### WHAT THE EXERCISE ASKS
Print every line of the items below, changing nothing.

### Dataset items
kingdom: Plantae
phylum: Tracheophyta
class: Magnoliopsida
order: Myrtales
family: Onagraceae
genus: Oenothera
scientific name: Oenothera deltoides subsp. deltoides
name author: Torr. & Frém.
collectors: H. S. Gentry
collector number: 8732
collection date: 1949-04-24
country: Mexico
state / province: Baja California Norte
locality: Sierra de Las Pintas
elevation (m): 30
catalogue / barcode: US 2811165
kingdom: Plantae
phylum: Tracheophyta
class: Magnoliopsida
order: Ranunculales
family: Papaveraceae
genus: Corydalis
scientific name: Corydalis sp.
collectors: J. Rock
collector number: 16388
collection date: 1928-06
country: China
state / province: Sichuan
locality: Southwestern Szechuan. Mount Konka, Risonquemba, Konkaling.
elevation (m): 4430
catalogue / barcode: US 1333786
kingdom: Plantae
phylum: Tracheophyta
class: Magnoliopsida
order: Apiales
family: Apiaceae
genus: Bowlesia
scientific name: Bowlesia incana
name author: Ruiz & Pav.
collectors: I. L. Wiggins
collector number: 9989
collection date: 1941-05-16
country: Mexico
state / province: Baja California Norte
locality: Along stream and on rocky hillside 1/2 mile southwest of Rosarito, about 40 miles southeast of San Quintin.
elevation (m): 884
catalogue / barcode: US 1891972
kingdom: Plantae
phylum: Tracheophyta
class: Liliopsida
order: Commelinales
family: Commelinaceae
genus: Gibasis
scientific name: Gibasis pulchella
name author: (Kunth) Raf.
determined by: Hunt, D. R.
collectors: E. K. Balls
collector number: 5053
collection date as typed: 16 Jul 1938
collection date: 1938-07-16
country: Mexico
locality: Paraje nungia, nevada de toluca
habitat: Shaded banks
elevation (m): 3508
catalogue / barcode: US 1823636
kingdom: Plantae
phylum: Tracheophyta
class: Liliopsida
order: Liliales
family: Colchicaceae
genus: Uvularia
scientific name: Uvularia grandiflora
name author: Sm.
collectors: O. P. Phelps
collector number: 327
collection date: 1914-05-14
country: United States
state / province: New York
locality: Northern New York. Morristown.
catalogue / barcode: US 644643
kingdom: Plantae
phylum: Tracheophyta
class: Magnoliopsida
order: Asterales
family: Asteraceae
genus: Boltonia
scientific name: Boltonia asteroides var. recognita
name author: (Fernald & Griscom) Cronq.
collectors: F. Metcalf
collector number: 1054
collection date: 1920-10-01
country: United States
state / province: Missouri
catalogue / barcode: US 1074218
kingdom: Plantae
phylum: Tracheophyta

### EXERCISE RESPONSE
kingdom: Plantae
phylum: Tracheophyta
class: Magnoliopsida
order: Myrtales
family: Onagraceae
genus: Oenothera
scientific name: Oenothera deltoides subsp. deltoides
name author: Torr. & Frém.
collectors: H. S. Gentry
collector number: 8732
collection date: 1949-04-24
country: Mexico
state / province: Baja California Norte
locality: Sierra de Las Pintas
elevation (m): 30
catalogue / barcode: US 2811165
kingdom: Plantae
phylum: Tracheophyta
class: Magnoliopsida
order: Ranunculales
family: Papaveraceae
genus: Corydalis
scientific name: Corydalis sp.
collectors: J. Rock
collector number: 16388
collection date: 1928-06
country: China
state / province: Sichuan
locality: Southwestern Szechuan. Mount Konka, Risonquemba, Konkaling.
elevation (m): 4430
catalogue / barcode: US 1333786
kingdom: Plantae
phylum: Tracheophyta
class: Magnoliopsida
order: Apiales
family: Apiaceae
genus: Bowlesia
scientific name: Bowlesia incana
name author: Ruiz & Pav.
collectors: I. L. Wiggins
collector number: 9989
collection date: 1941-05-16
country: Mexico
state / province: Baja California Norte
locality: Along stream and on rocky hillside 1/2 mile southwest of Rosarito, about 40 miles southeast of San Quintin.
elevation (m): 884
catalogue / barcode: US 1891972
kingdom: Plantae
phylum: Tracheophyta
class: Liliopsida
order: Commelinales
family: Commelinaceae
genus: Gibasis
scientific name: Gibasis pulchella
name author: (Kunth) Raf.
determined by: Hunt, D. R.
collectors: E. K. Balls
collector number: 5053
collection date as typed: 16 Jul 1938
collection date: 1938-07-16
country: Mexico
locality: Paraje nungia, nevada de toluca
habitat: Shaded banks
elevation (m): 3508
catalogue / barcode: US 1823636
kingdom: Plantae
phylum: Tracheophyta
class: Liliopsida
order: Liliales
family: Colchicaceae
genus: Uvularia
scientific name: Uvularia grandiflora
name author: Sm.
collectors: O. P. Phelps
collector number: 327
collection date: 1914-05-14
country: United States
state / province: New York
locality: Northern New York. Morristown.
catalogue / barcode: US 644643
kingdom: Plantae
phylum: Tracheophyta
class: Magnoliopsida
order: Asterales
family: Asteraceae
genus: Boltonia
scientific name: Boltonia asteroides var. recognita
name author: (Fernald & Griscom) Cronq.
collectors: F. Metcalf
collector number: 1054
collection date: 1920-10-01
country: United States
state / province: Missouri
catalogue / barcode: US 1074218
kingdom: Plantae
phylum: Tracheophyta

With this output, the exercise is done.